# [SOURCE DOCUMENT]
[Start of section]

1

https://regex101.com/ <- for those who want to test regex.

I'm working on Indonesian price parser.

Say, I have below examples:

1) 150 k
2) 150 kilobyte
3) 150 ka
4) 150 k2
5) 150 k)
6) 150 k.

We know 1), 5), 6) can be the price, while remains obviously cannot be.
My regex is bit complicated in real, but for simplicity,

Let's say my regex is: [0-9]+(\s*[k])

This catches 1) to 6), all of them.

So I put [^0-9a-zA-Z] to regex: [0-9]+(\s*[k])[^0-9a-zA-Z]

Now I got 1), 5), 6) only, and this is fine.

However, the problem is... they have unnecessary suffix like [ ) , ]

How can I parse just '150 k' without any suffix like [ ) , ] which is not related to price information?

Should I have one more process after get 5), 6) manually getting rid of those suffices?

Thank you in advance to any idea.

Kobi
  • 135,331
  • 41
  • 252
  • 292
kispi
  • 185
  • 1
  • 12
  • @Adrian - You shouldn't have removed the Go tag. The Regex description asks for the programming language - "Since regular expressions are not fully standardized, all questions with this tag should also include a tag specifying the applicable programming language or tool". Many things are not implemented in re2, so the Go tag is useful. Thanks! – Kobi Sep 09 '17 at 05:59
  • Then that should be mentioned in the question body, not just in a tag. With no mention whatsoever in the body, the tag is pointless. – Adrian Sep 09 '17 at 12:00

2 Answers2

2

You can use a word boundary - \b. You can also use one at the start, instead of the space:

\b[0-9]+\s*k\b

Working example: https://regex101.com/r/RAF2Vg/3

Kobi
  • 135,331
  • 41
  • 252
  • 292
2

I think (\d+\s*k)\b will serve your purpose. It will check if after the 'k' a word boundary has been reached. This word boundary can be anything, yes, even a ). Look at this example

Marc Lambrichs
  • 2,864
  • 2
  • 13
  • 14

[End of section]

# [EXERCISE OBJECTIVE]
Repeat word for word the passage of the regex forum thread that starts with the words "We know 1), 5), 6)" and ends with "all of them.".

# [STORED DATA]

[Start of section]

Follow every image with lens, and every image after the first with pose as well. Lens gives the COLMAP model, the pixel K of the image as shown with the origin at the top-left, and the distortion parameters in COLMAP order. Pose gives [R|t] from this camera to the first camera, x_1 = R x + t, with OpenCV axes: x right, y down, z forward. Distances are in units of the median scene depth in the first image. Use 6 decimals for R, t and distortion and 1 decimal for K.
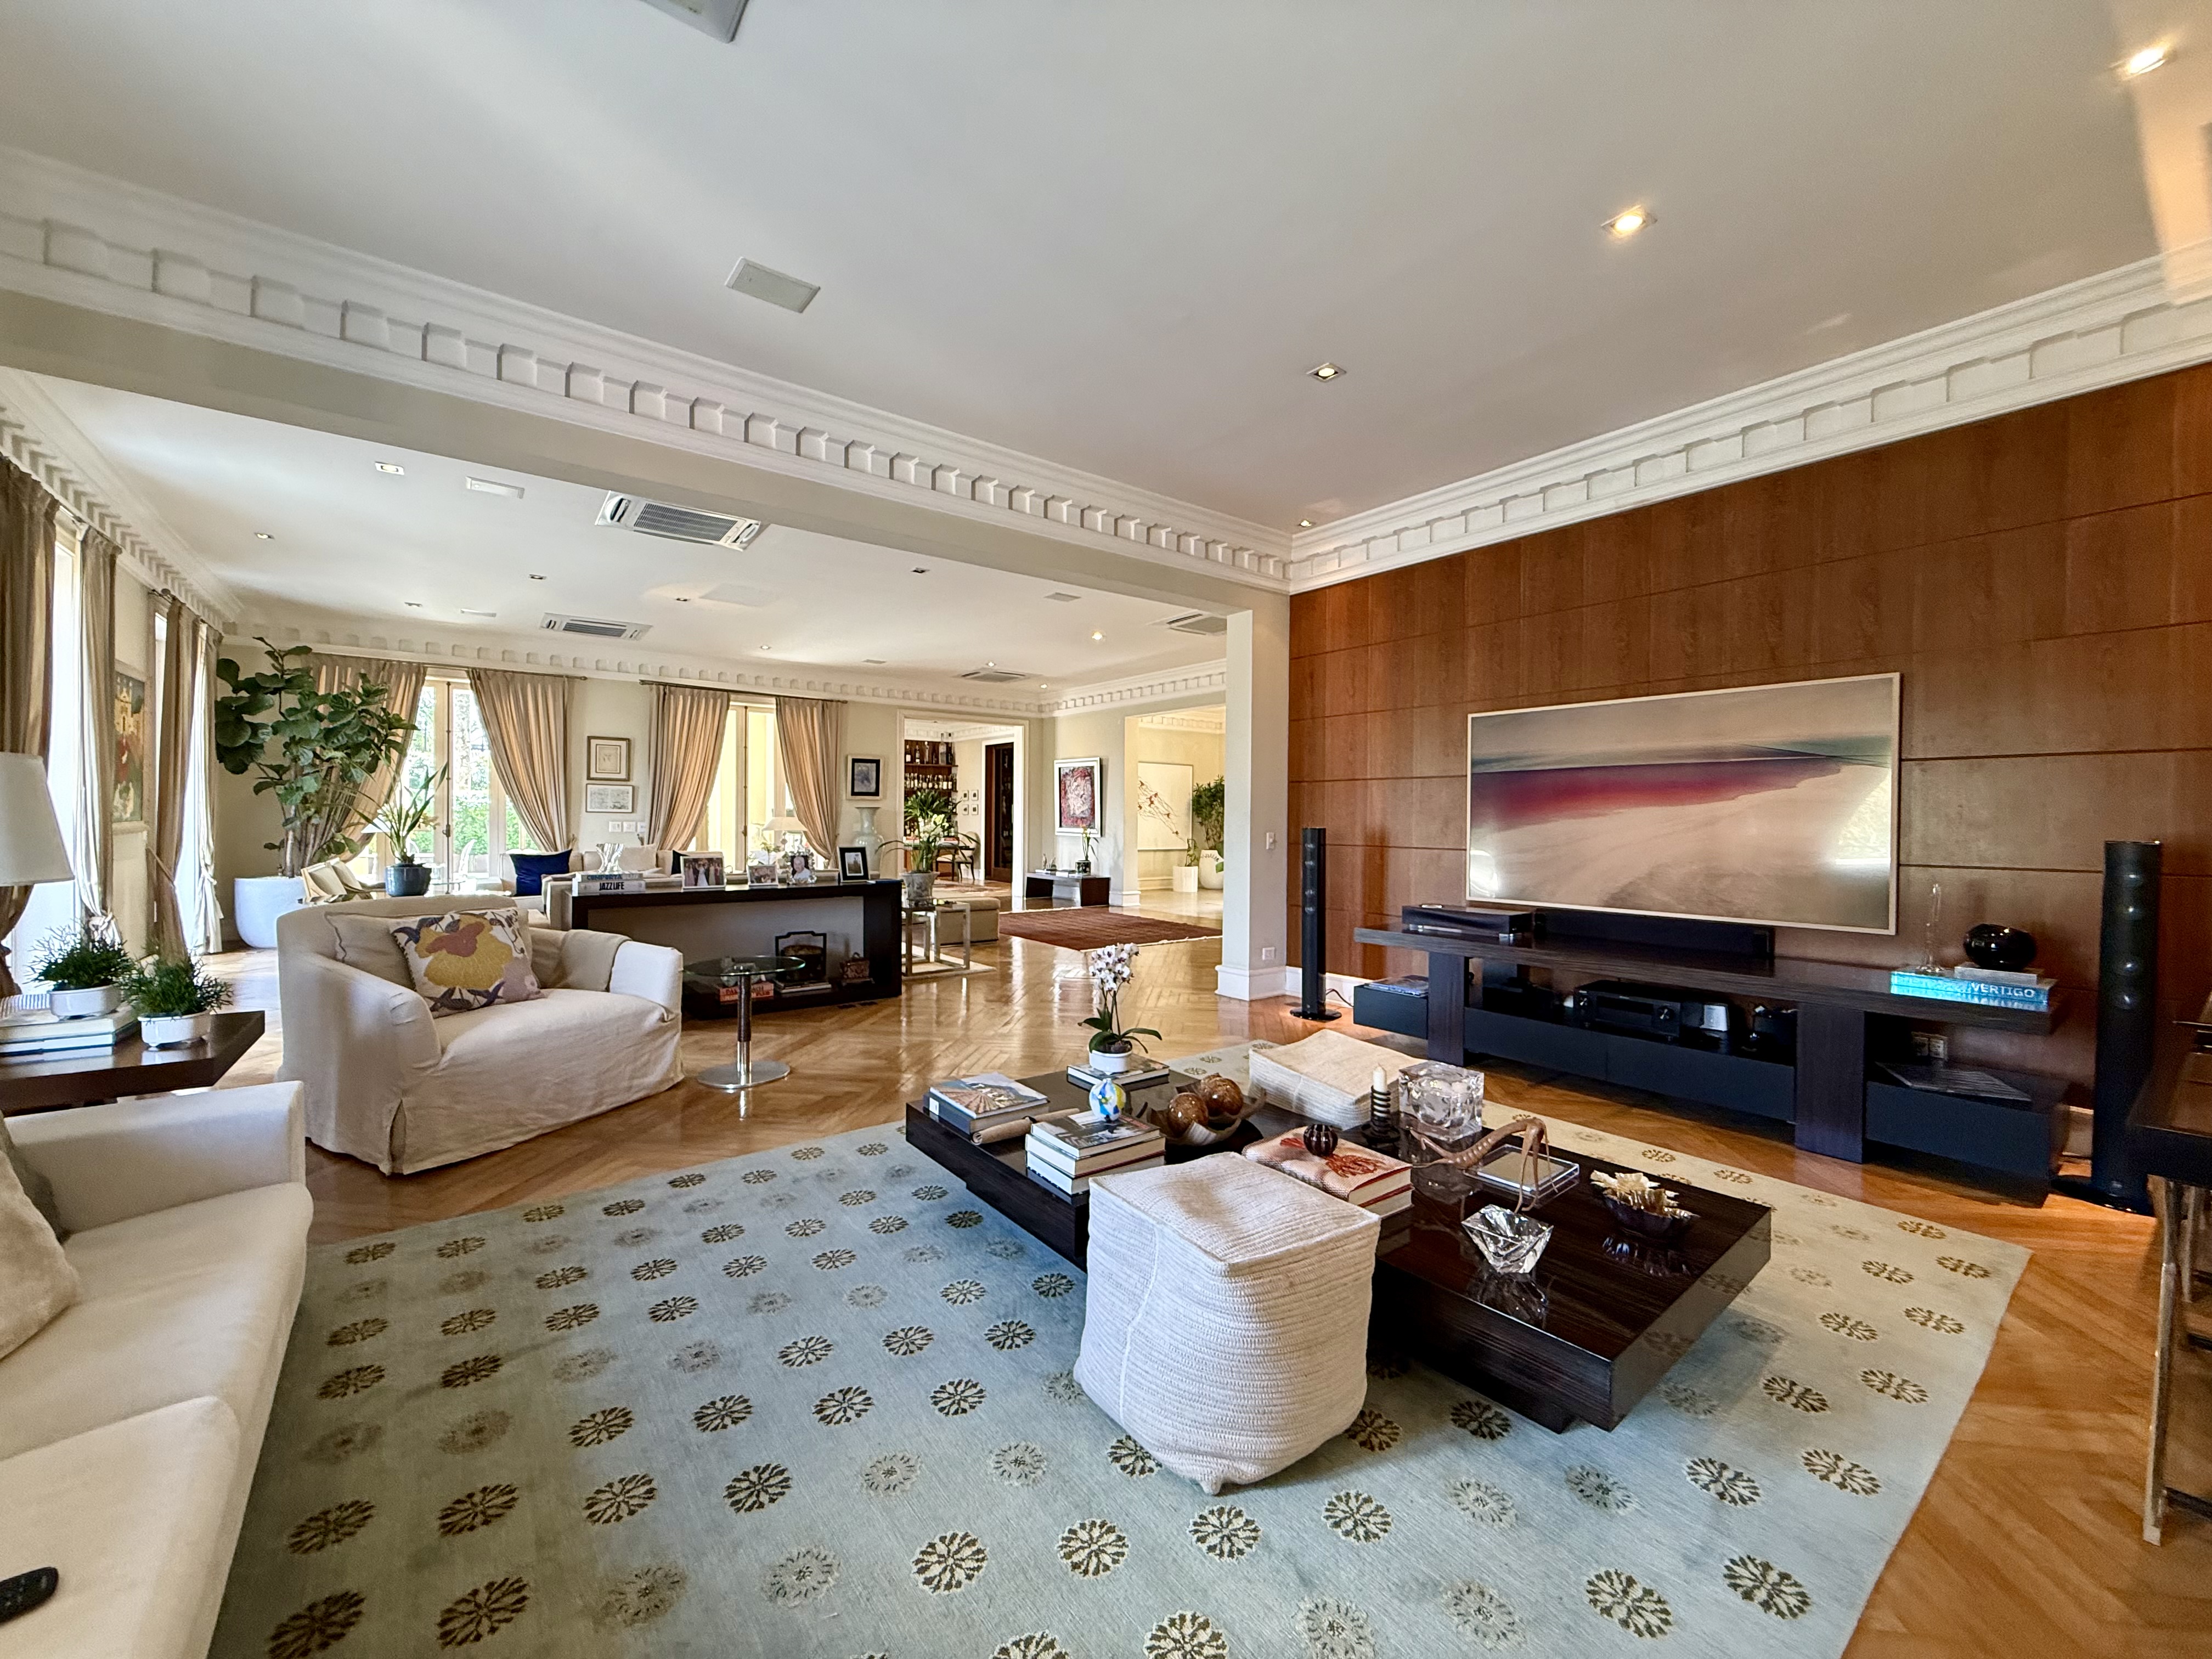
lens RADIAL K [[885.0, 0, 1111.3], [0, 885.0, 827.2], [0, 0, 1]] dist [0.000503, -0.000334]
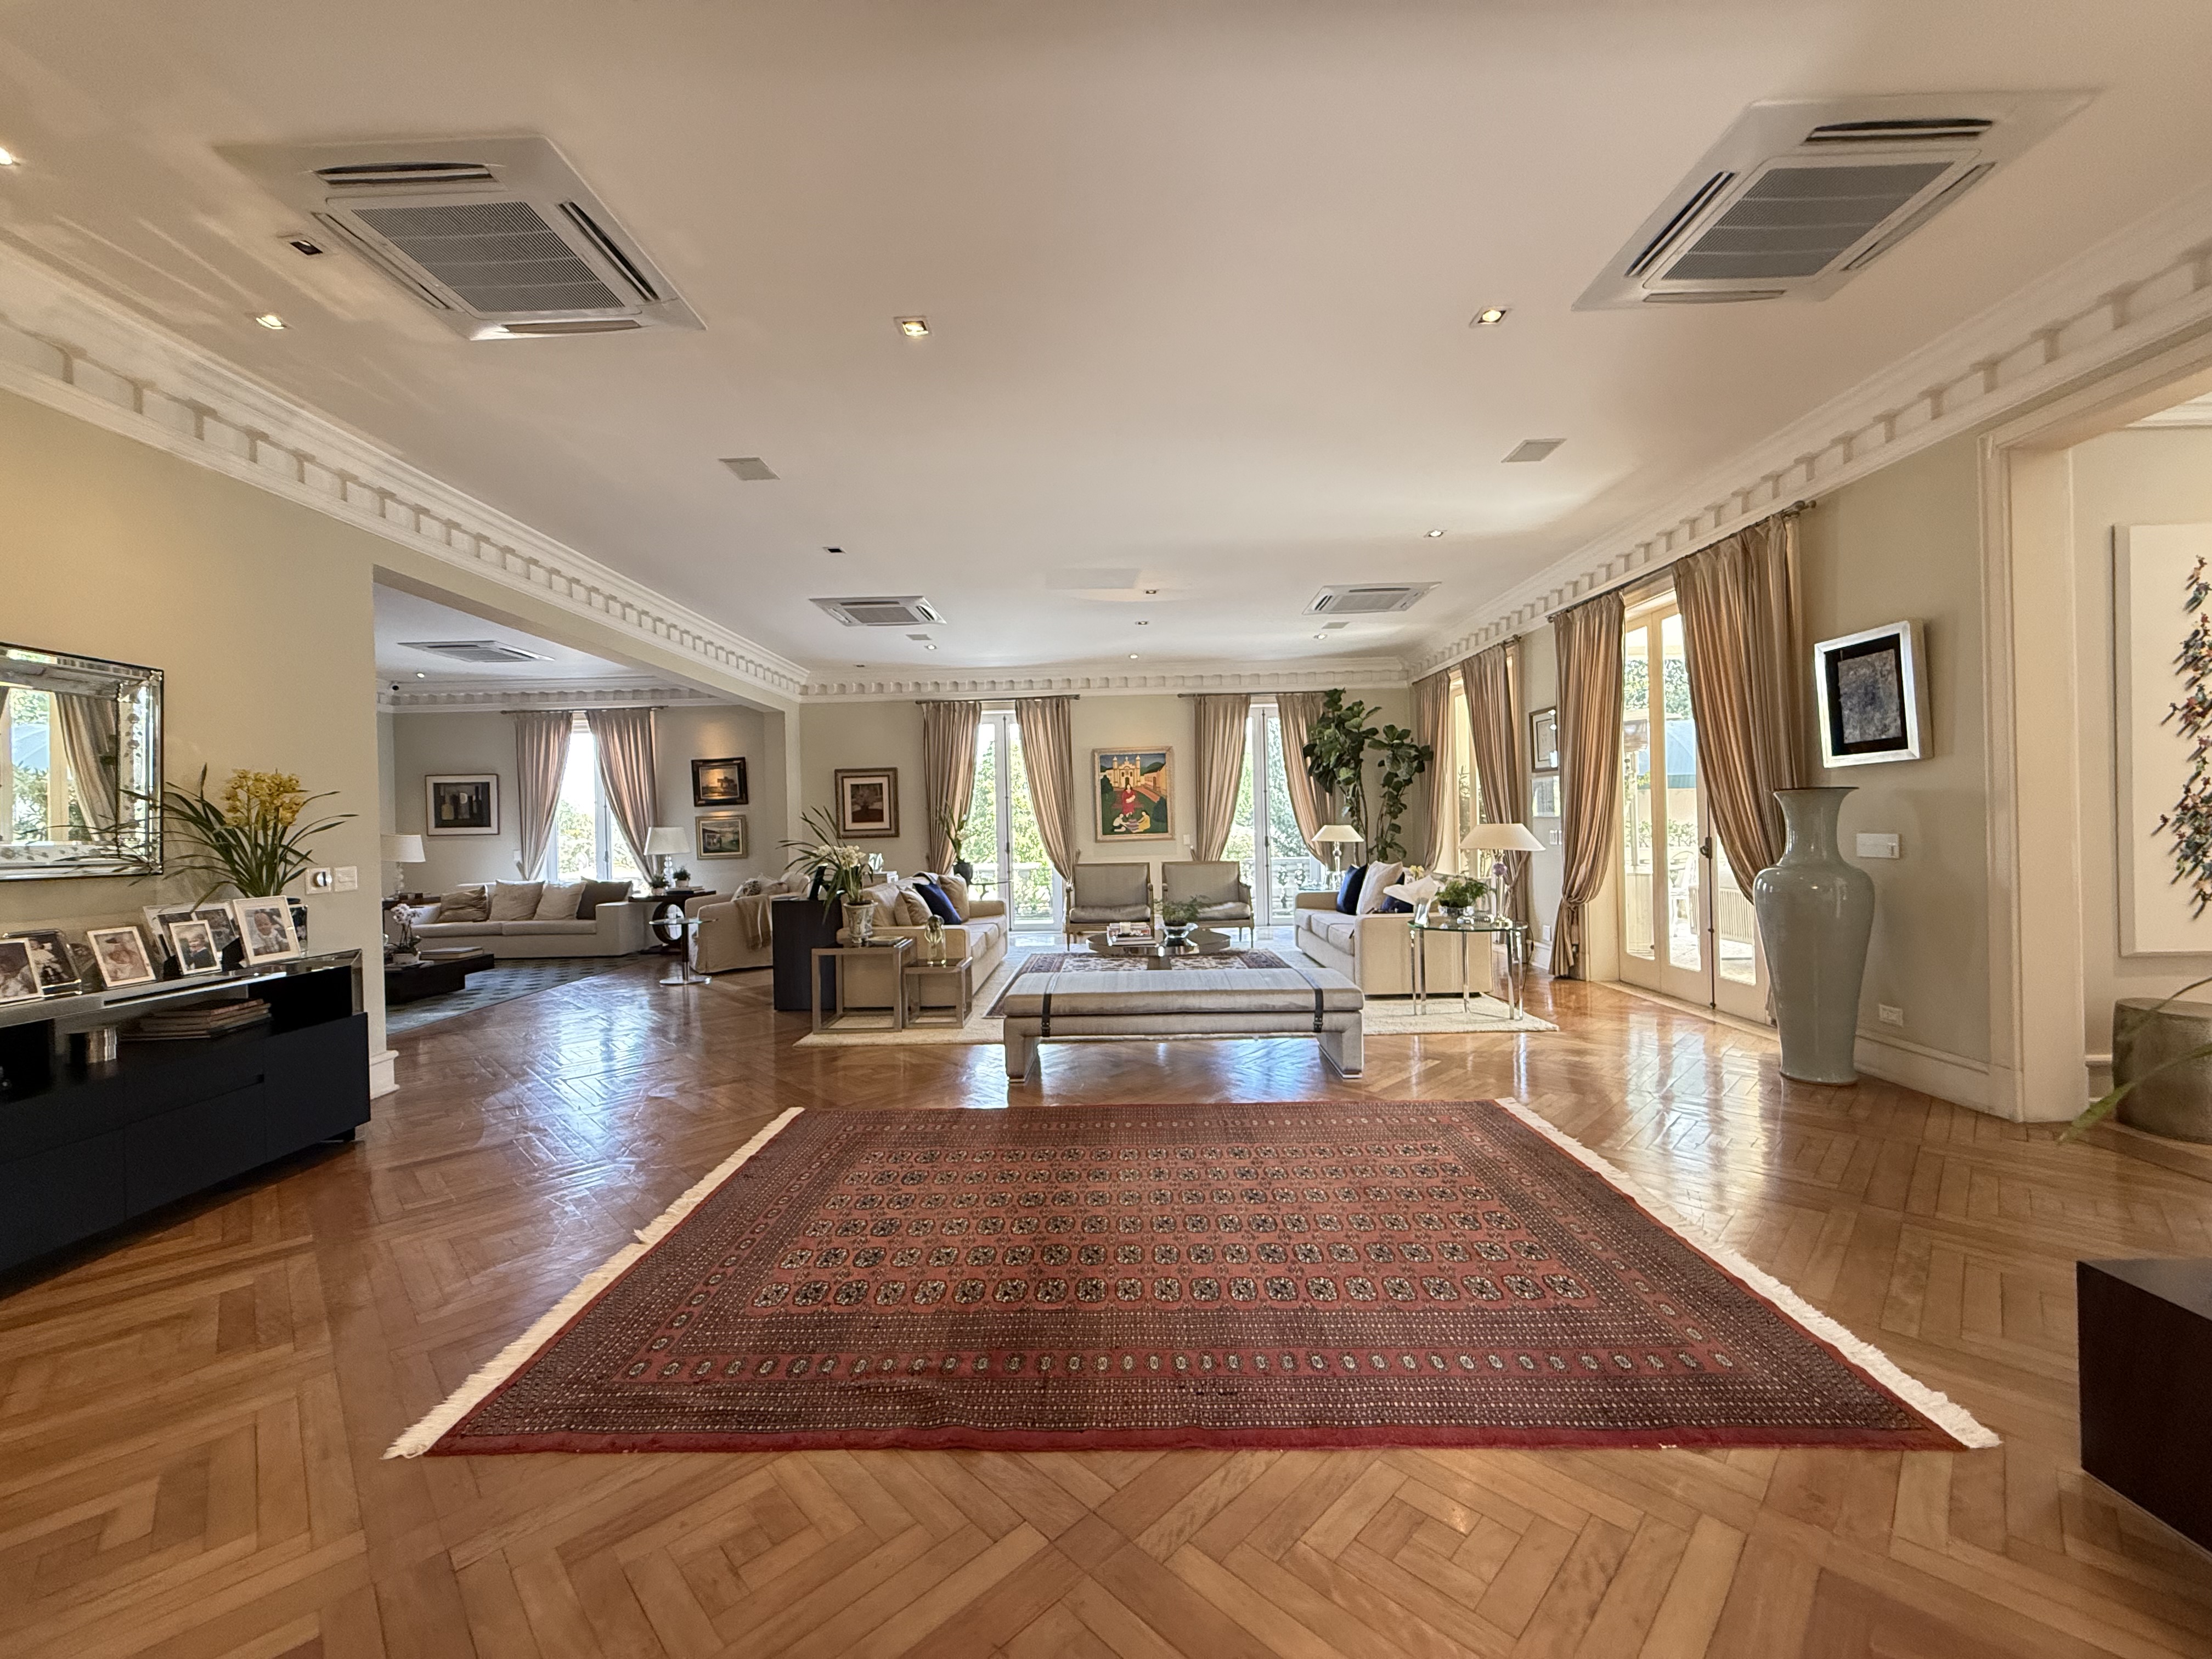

[End of section]

# [TASK ANSWER]
We know 1), 5), 6) can be the price, while remains obviously cannot be.
My regex is bit complicated in real, but for simplicity,

Let's say my regex is: [0-9]+(\s*[k])

This catches 1) to 6), all of them.